The ISM nonmanufacturing index fell to 51.7 in March from 52.0 in April. This was the second consecutive month that the index showed a reading above 50, indicating an expanding service sector. The service sector includes the retail, transportation, health care, finance, real estate and construction industries.
The index of new orders rose to 53.6—the highest this year—from 50.1 in April. This was the third consecutive increase. The employment index dropped to 48.7 from 50.8, suggesting weak employment in the service industries in May. The ISM employment index has shown contraction in four of the past five months.
One area of concern was that an index gauging prices paid by service providers jumped nearly five points to 77.0, the highest since September 2005.
Overall, the report pointed to rising costs and sluggish growth in the service industries. The ISM nonmanufacturing index slipped below 50 in each month of the first quarter but has improved since then.
A separate report showed that productivity rose sharply in the first quarter despite weak economy growth, suggesting that firms shed workers and cut back on hours in response to weaker demand. Nonfarm productivity, a measure of output per hour, increased 2.6 percent (annualized rate) in the first quarter, upwardly revised from an initial report of 2.2 percent. The revision was due to an upward revision to output growth. From a year ago, productivity increased 3.3 percent, the strongest year-over-year growth in nearly four years.

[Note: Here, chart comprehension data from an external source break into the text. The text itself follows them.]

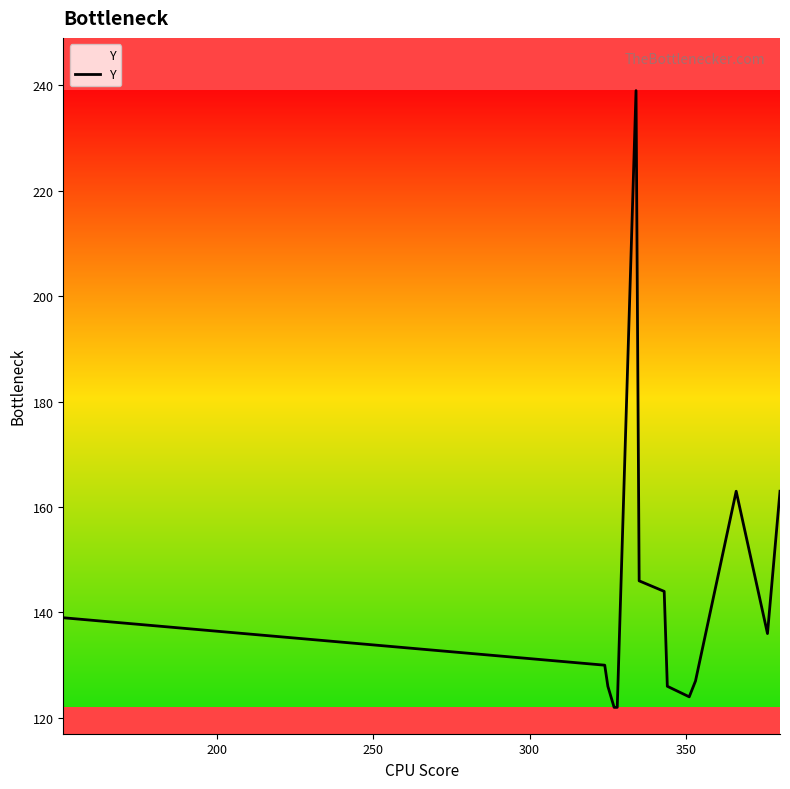

What is the difference between the maximum and minimum values?

117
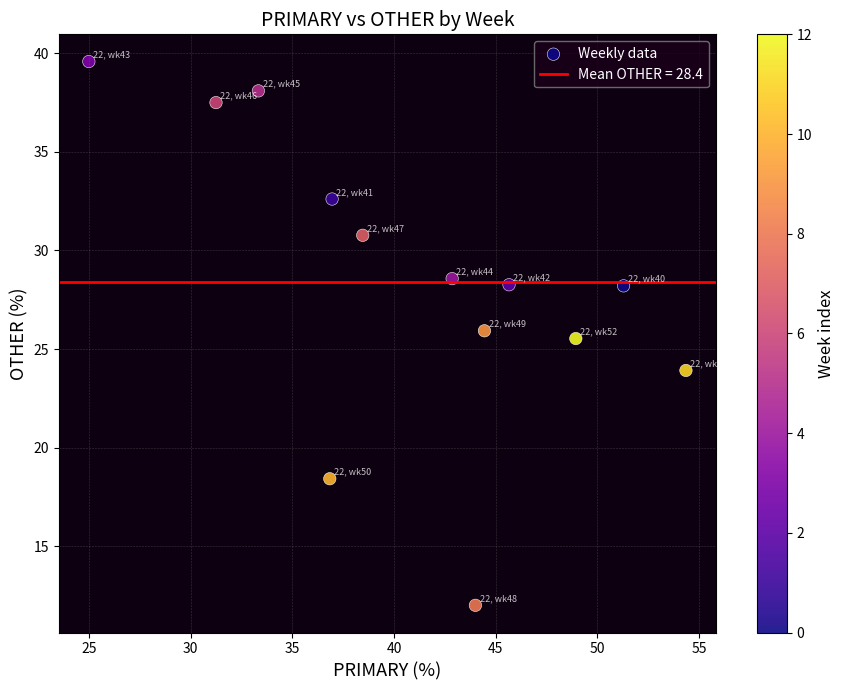

What Y value in the scatter plot is closest to 25?

25.5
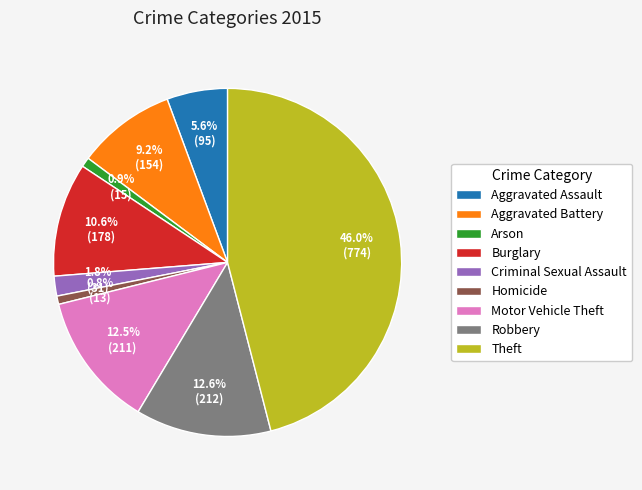

Approximately how many times larger is the value at Homicide compared to Motor Vehicle Theft?

0.1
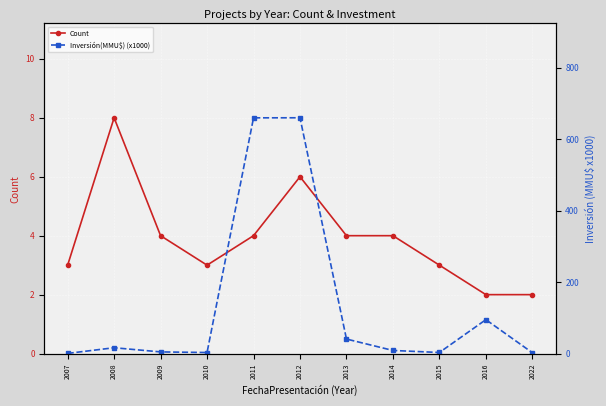

Which series changed the most between 2012 and 2015?

Inversión(MMU$) (x1000)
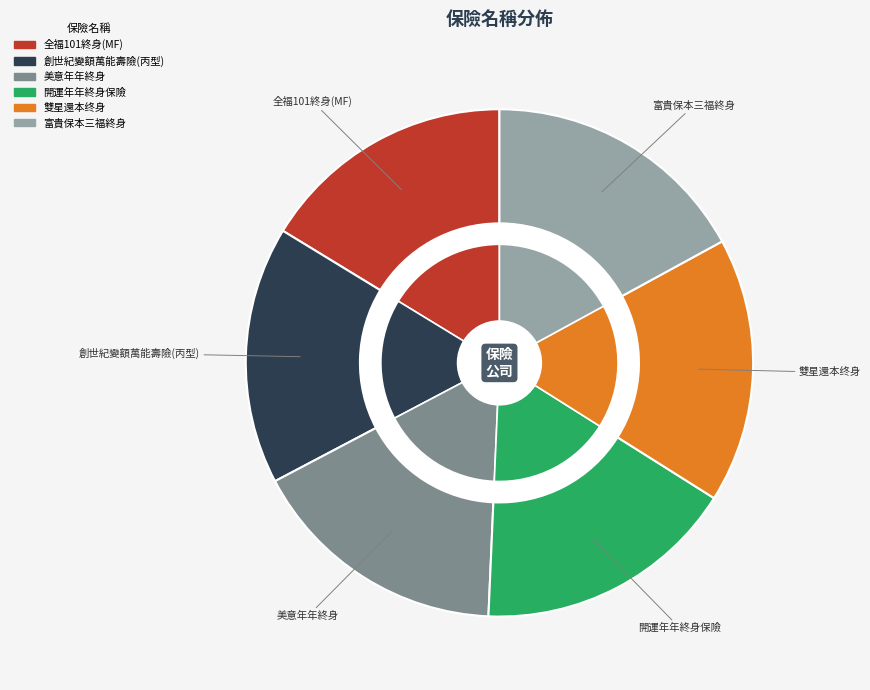

The 富貴保本三福終身 slice represents 17% of the pie. True or false?

True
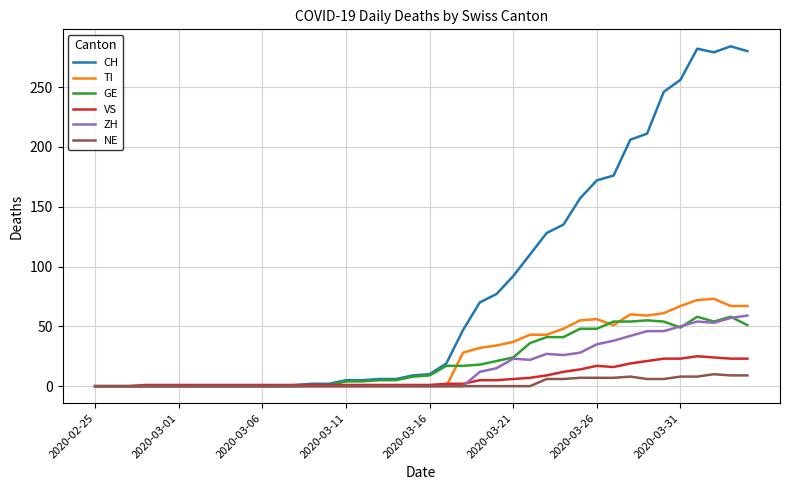

What is the maximum value for CH?

284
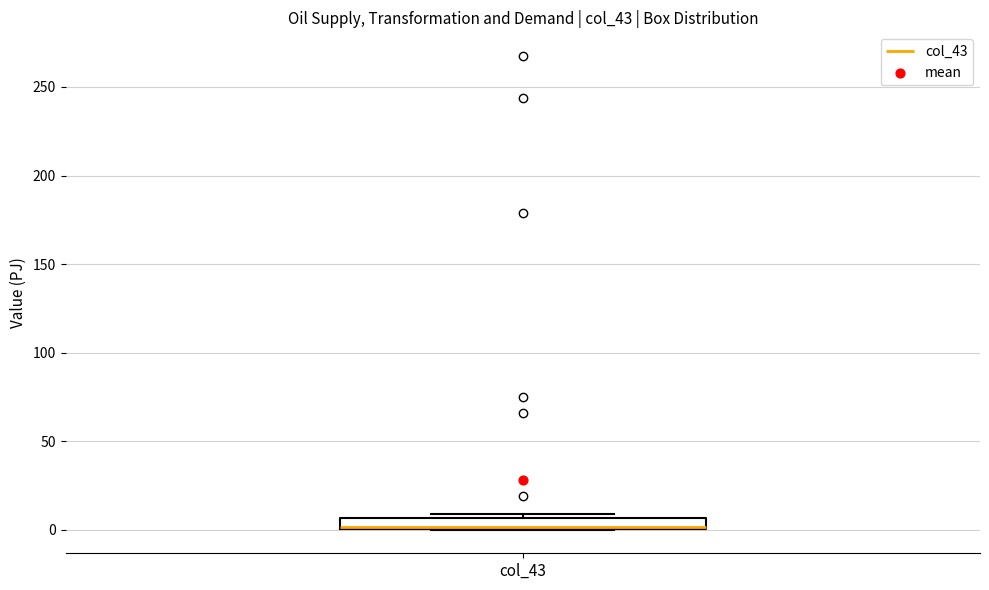

Where is the upper edge of the box for col_43 on the y-axis? The values are not printed on the chart, so give them approximately, as read against the axis.

5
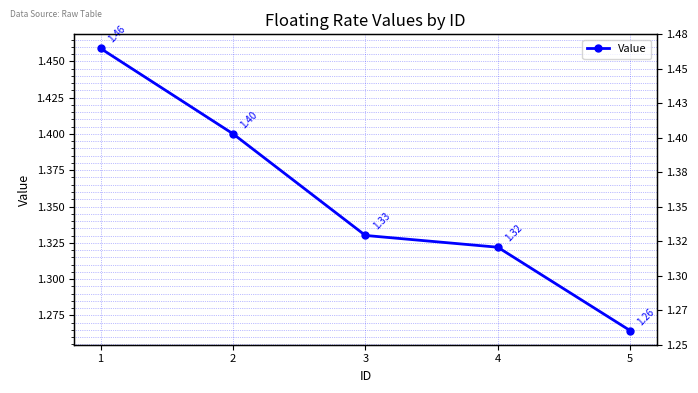

Rank the categories by value from lowest to highest.

5, 4, 3, 2, 1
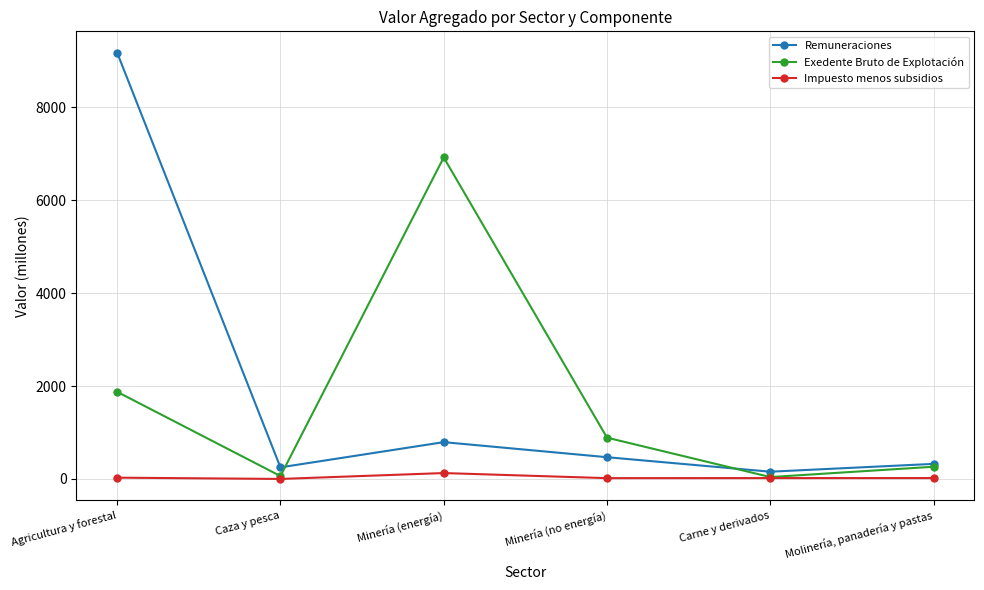

Does the chart have visible grid lines?

Yes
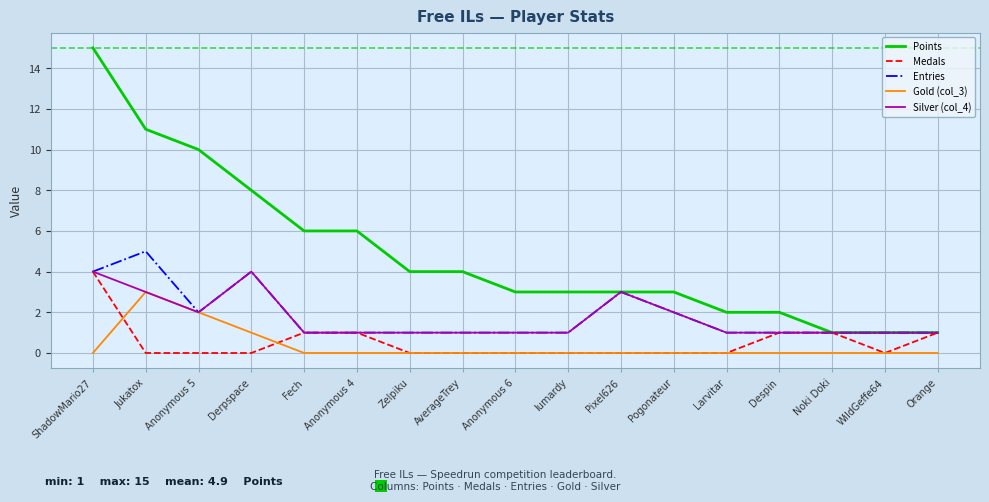

The Silver (col_4) series shows 1 at Noki Doki. True or false?

True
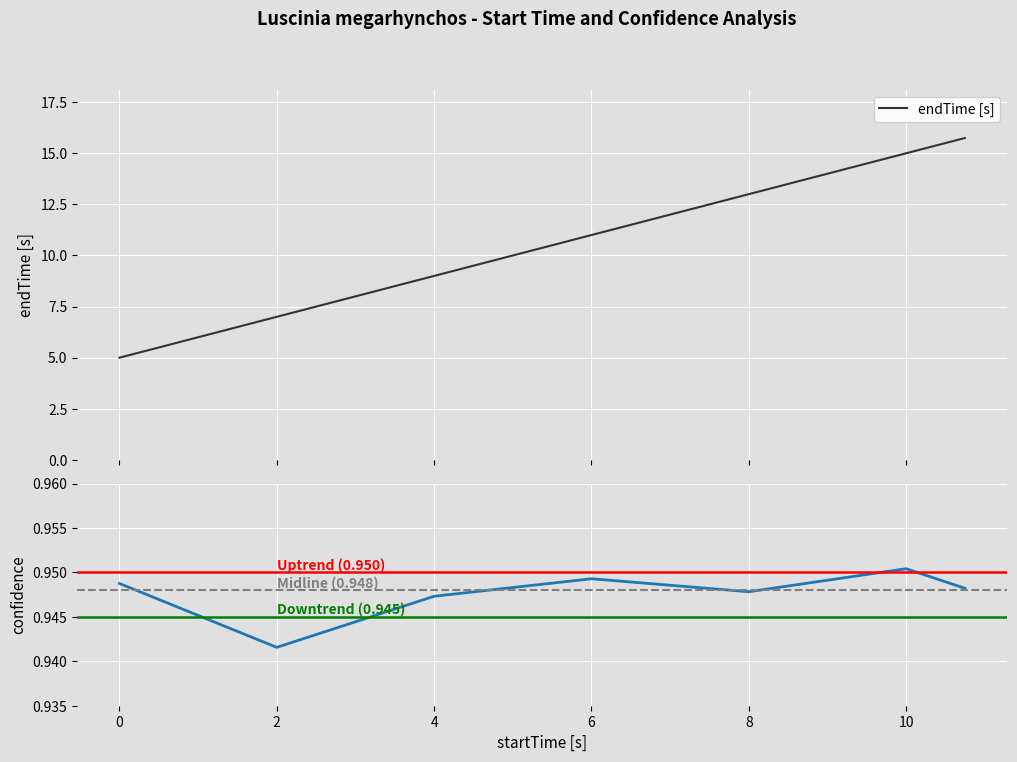

Reading left to right, what are all the values shown in this chart?

endTime [s]: 5.0	7.0	9.0	11.0	13.0	15.0	15.7
confidence: 0.9	0.9	0.9	0.9	0.9	1.0	0.9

Unit labor costs—a gauge of inflationary pressures from compensation—rose an unrevised 2.2 percent. However, unit labor costs growth in the fourth quarter of 2007 was revised sharply higher to 4.7 percent from 2.8 percent. Over the past year, unit labor costs have increased 0.7 percent in the first quarter, an upward revision from 0.2 percent in the preliminary report. Despite the upward revision, the year-over-year growth was still the slowest pace since the second quarter of 2004. Overall, the report indicated that productivity growth has remained strong with wage pressures remaining under control.
Stock markets advanced for the first time in three days while Treasuries declined on the stranger-than-expected ISM report. Stocks fell later on after Moody's Investors Service said it may lower the Aaa insurance ratings for MBIA Inc. and Ambac Financial Group Inc., the world's largest bond guarantors. The 10-year Treasury notes rose slightly and stood around 4.93 percent by mid-Wednesday afternoon.